[113] Springing. The plane of demarcation between the ring and the abutment is called the “springing” of an arch. A “ring” is the compressed arc of materials known as archstones or voussoirs; and the “springing” marks the place where a ring starts out on its upward curve from a pier or from an abutment.
[114] The haunches of an arch are those parts that lie midway between the springing and the crown: the crown being the summit of a ring.
[115] “The Builder,” November 19, 1892, p. 394.
[116] “The Builder,” November 19, 1892, p. 394.
[117] If Cæsar’s bones were found they would be sold at Christie’s to a tradesman millionaire.
[118] Lord Curzon’s “Persia and the Persian Question,” 1892, Vol. II, pp. 45-6.
[119] According to some writers, the earliest known arches of handicraft—pointed, and round, and even elliptical—are Babylonian, but I do not care to be so dogmatic. Dates very often are as elusive as dreams. But the influence of Babylon was, doubtless, very great on the traditions of the building arts; perhaps we find it even in the elliptic vault of Chosroes’ great hall at Selucia-Ctesiphon. This vault, dating from the sixth century A.D., was a forerunner of St. Bénézet’s elliptic arch ([p. 81]).
[120] Brangwyn has drawn for the édition de luxe the bridge at Ronda, which dates from 1761. Its architect, José Martin Aldeguela, was even more unfortunate than were Peter Colechurch and the good Saint Bénézet; these masters died before their work was complete, while poor Aldeguela fell from his bridge and was dashed to pieces. Two other bridges, one Moorish and one Roman, cross the chasm at Ronda, but at the upper end where the depth is less prodigious; so their architects had easier problems to solve, and yet they did not equal in any respect the heroic inspiration of Aldeguela. Mr. Edgar Wigram has said that although Ronda Bridge owes much of its effect to its extraordinary site, yet an extraordinary piece of architecture is necessary to command the site; it is the triumph of genius over nature that we feel both at Ronda and in the Pont Napoléon.

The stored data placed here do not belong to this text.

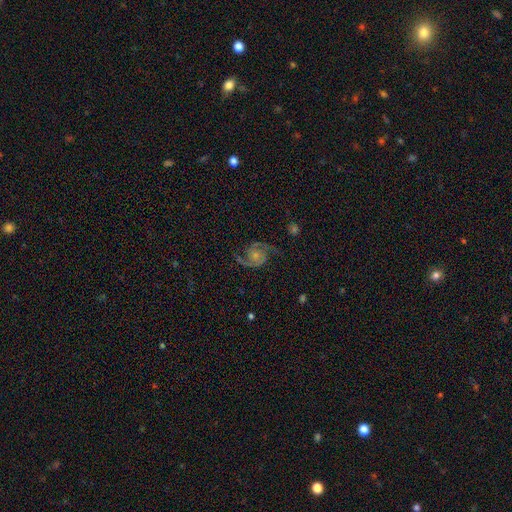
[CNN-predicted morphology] Q: Smooth or featured?
A: featured or disk (90%); runner-up: star or artifact (5%)
Q: Edge-on disk?
A: no (98%); runner-up: yes (2%)
Q: Bar?
A: no (71%); runner-up: weak (24%)
Q: Spiral arms?
A: yes (98%); runner-up: no (2%)
Q: Spiral winding?
A: medium (56%); runner-up: loose (27%)
Q: Spiral arm count?
A: 2 (94%); runner-up: can't tell (2%)
Q: Bulge size?
A: small (51%); runner-up: moderate (33%)
Q: Merging?
A: none (76%); runner-up: minor disturbance (14%)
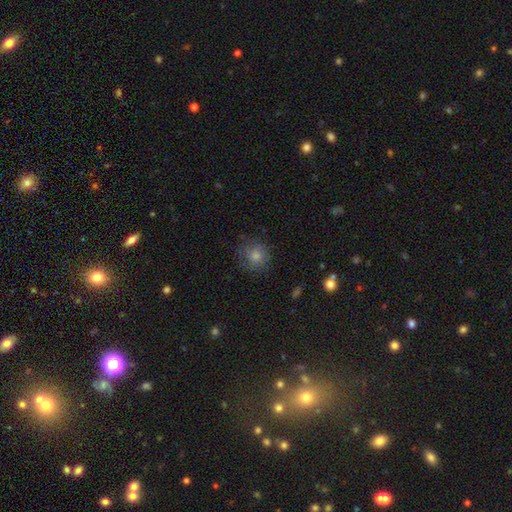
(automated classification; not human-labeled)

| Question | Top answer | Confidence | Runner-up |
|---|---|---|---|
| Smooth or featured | smooth | 69% | star or artifact (19%) |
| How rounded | round | 91% | in between (8%) |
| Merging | none | 81% | minor disturbance (13%) |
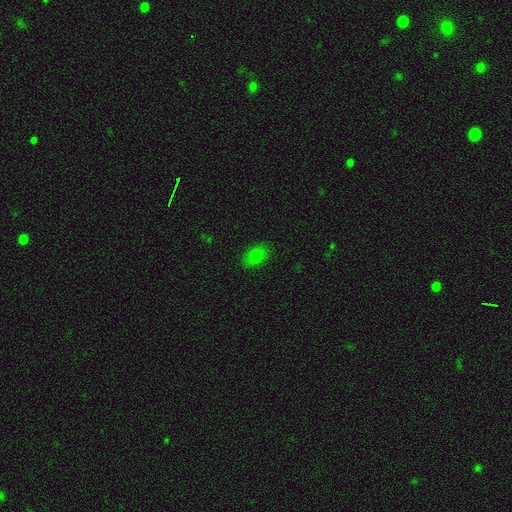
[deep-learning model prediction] smooth 76%, star or artifact 14%, featured or disk 10%. Down the decision tree: how rounded — in between (80%); merging — none (83%).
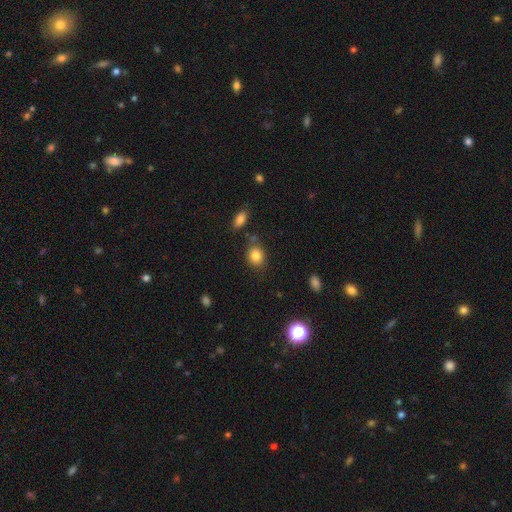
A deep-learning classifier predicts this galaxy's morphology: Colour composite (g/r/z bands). It shows a smooth galaxy with no disk features (84%) that is round (62%). Merging: none (74%).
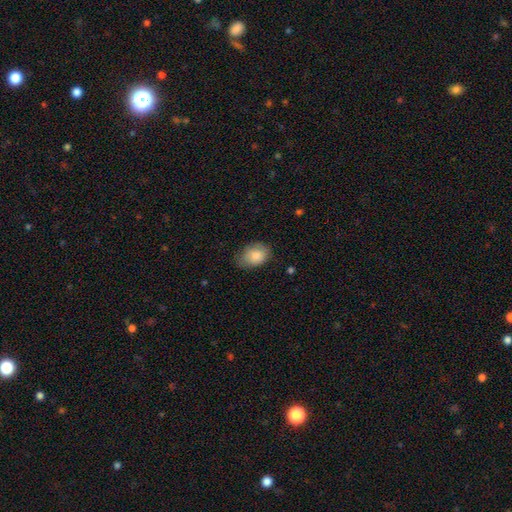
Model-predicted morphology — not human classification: smooth-or-featured: smooth: 84% | featured or disk: 9% | star or artifact: 7%
  how-rounded: in between: 79% | round: 20% | cigar-shaped: 1%
  merging: none: 62% | minor disturbance: 30% | major disturbance: 7% | merger: 1%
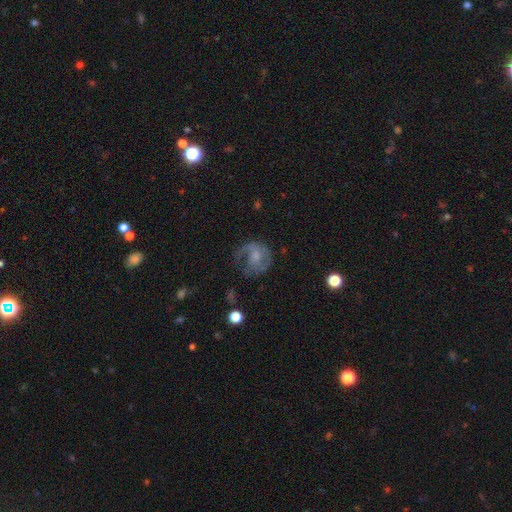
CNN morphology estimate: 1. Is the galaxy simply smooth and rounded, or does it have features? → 61% featured or disk, 31% smooth, 8% star or artifact.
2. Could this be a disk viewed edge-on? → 98% no, 2% yes.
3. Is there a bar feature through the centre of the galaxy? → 64% no, 31% weak, 5% strong.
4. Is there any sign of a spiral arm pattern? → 79% yes, 21% no.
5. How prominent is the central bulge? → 43% small, 35% moderate, 15% none, 5% large, 1% dominant.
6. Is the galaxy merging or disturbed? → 45% none, 30% major disturbance, 23% minor disturbance, 2% merger.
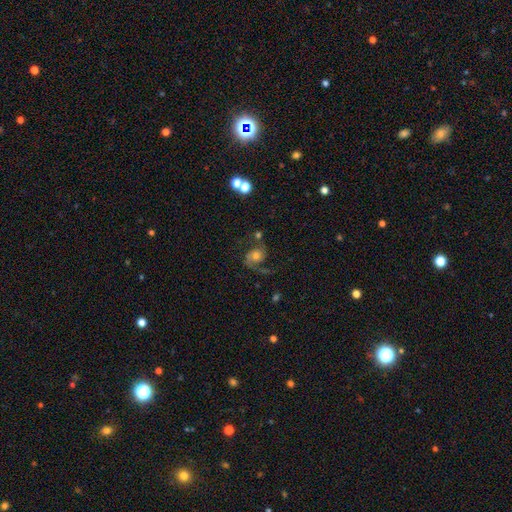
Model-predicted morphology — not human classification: type=featured or disk (77%); edge-on=no (98%); bar=no (71%); spiral arms=yes (95%); winding=loose (44%); arm count=2 (70%); bulge=moderate (56%); merging=none (57%).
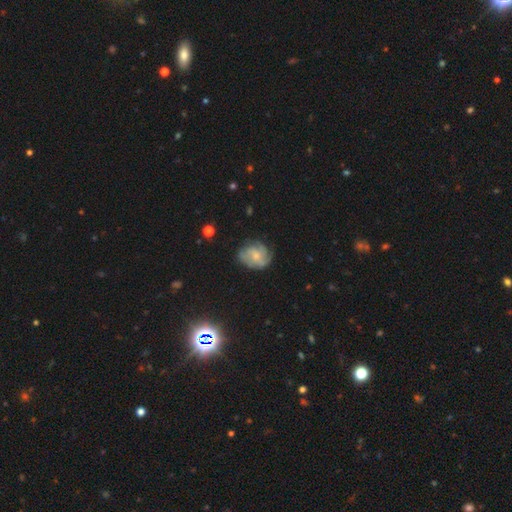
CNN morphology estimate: smooth_or_featured: featured or disk (p=0.60) [alt: smooth p=0.31]
disk_edge_on: no (p=0.97) [alt: yes p=0.03]
bar: no (p=0.69) [alt: weak p=0.27]
has_spiral_arms: yes (p=0.82) [alt: no p=0.18]
bulge_size: small (p=0.58) [alt: moderate p=0.33]
merging: none (p=0.66) [alt: minor disturbance p=0.22]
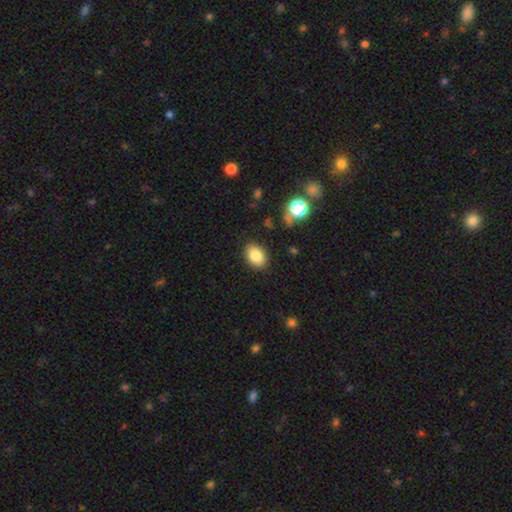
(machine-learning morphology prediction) This is clearly a smooth galaxy (84%). How rounded: clearly in between (81%). Merging: clearly none (86%).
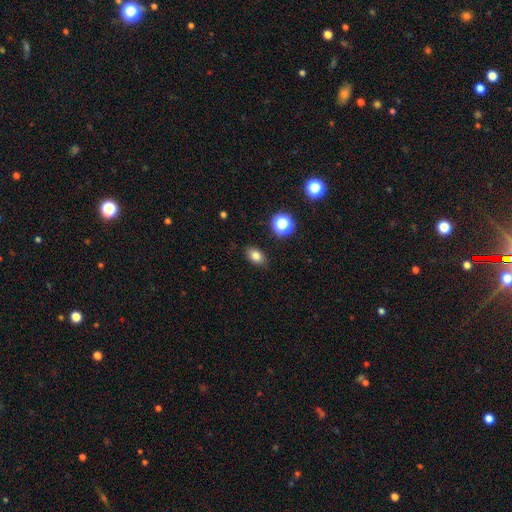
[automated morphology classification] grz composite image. It shows a smooth galaxy with no disk features (79%) that is in between round and cigar-shaped (80%). Merging: none (86%).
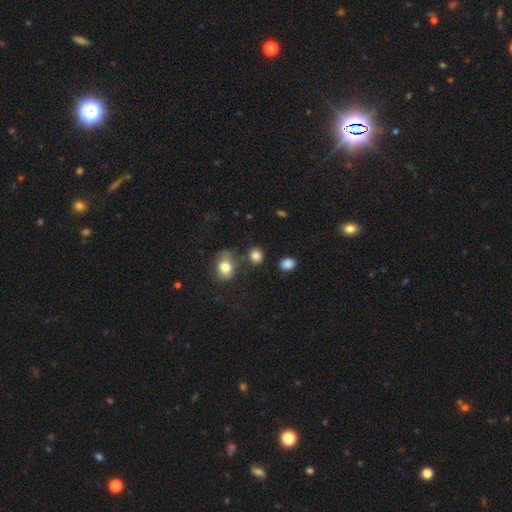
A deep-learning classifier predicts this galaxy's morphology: smooth_or_featured: smooth (p=0.84) [alt: star or artifact p=0.10]
how_rounded: round (p=0.69) [alt: in between p=0.29]
merging: none (p=0.73) [alt: minor disturbance p=0.14]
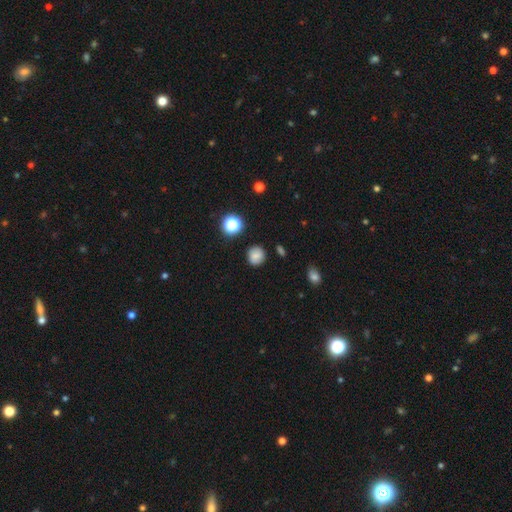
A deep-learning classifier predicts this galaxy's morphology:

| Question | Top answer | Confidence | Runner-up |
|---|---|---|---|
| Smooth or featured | smooth | 78% | star or artifact (13%) |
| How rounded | round | 87% | in between (12%) |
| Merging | none | 85% | minor disturbance (10%) |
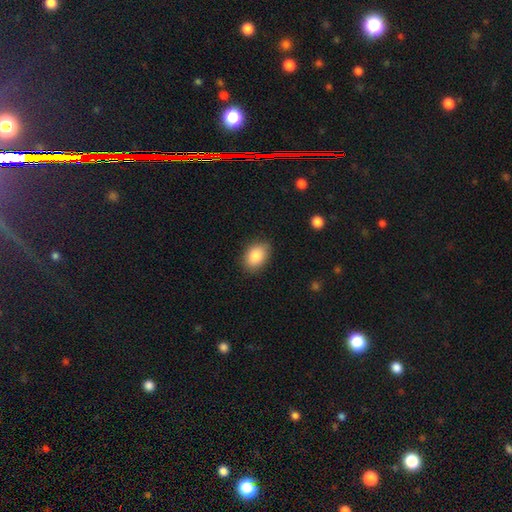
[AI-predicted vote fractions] Smooth or featured?
  - smooth: 87% *
  - star or artifact: 7%
  - featured or disk: 6%
How rounded?
  - in between: 83% *
  - round: 16%
  - cigar-shaped: 1%
Merging?
  - none: 85% *
  - minor disturbance: 11%
  - major disturbance: 3%
  - merger: 1%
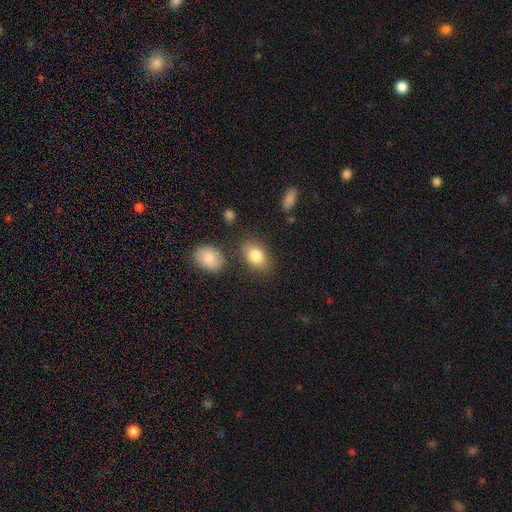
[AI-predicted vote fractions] Morphology: type=smooth (83%); roundness=in between (81%); merging=none (76%).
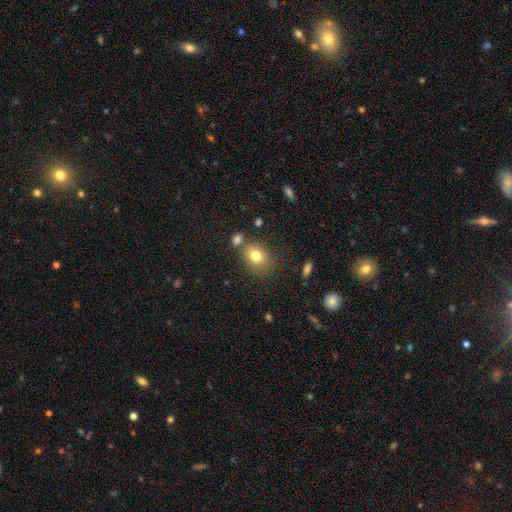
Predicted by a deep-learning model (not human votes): Smooth or featured? smooth (77%)
How rounded? in between (53%)
Merging? none (64%)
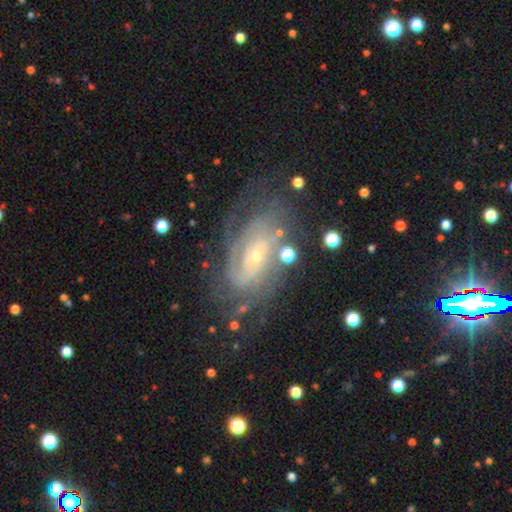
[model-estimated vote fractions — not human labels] Morphology: type=featured or disk (82%); edge-on=no (95%); bar=no (61%); spiral arms=yes (90%); winding=tight (65%); arm count=can't tell (45%); bulge=small (78%); merging=none (64%).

[121] The middle arch of 58 ft. span, 17 ft. rise, and 14 ft. in width across the soffit, has archstones which are only 18 ins. deep, and they vary in thickness from 5 to 16 ins.: many of them are 8 and 9 ins. Sometimes there are two headers to answer a course of common archstones; and sometimes two courses of archstones answer one header. The piers are 10 ft. thick, and the middle arch springs about 3 ft. above the river’s bed. A steep road over the bridge diminishes the weight upon the side arches; but Telford believed that if the spandrils had been hollowed the road could have been made with an easy gradient of 1 in 24. The workmanship is very light, and it appears to be stable, though a shivering bridge inspires no more confidence than a stammering man. In 1803, owing to a defect in the foundation of the western abutment, one of the side arches fell, yet the others remained uninjured while the broken one was being rebuilt. So the bridge in the proportion of all its parts must have been very well balanced, despite its quivering alertness and lightness.
[122] Roman examples: the two bridges at Mérida, and the bridge of Salamanca. Mediæval examples: Tudela, Tordesillas, Talavera, Zaragoza, Castro Gonzalo, and El Burgo, near Coruña, the scene of a good fight in Drake’s expedition of 1589.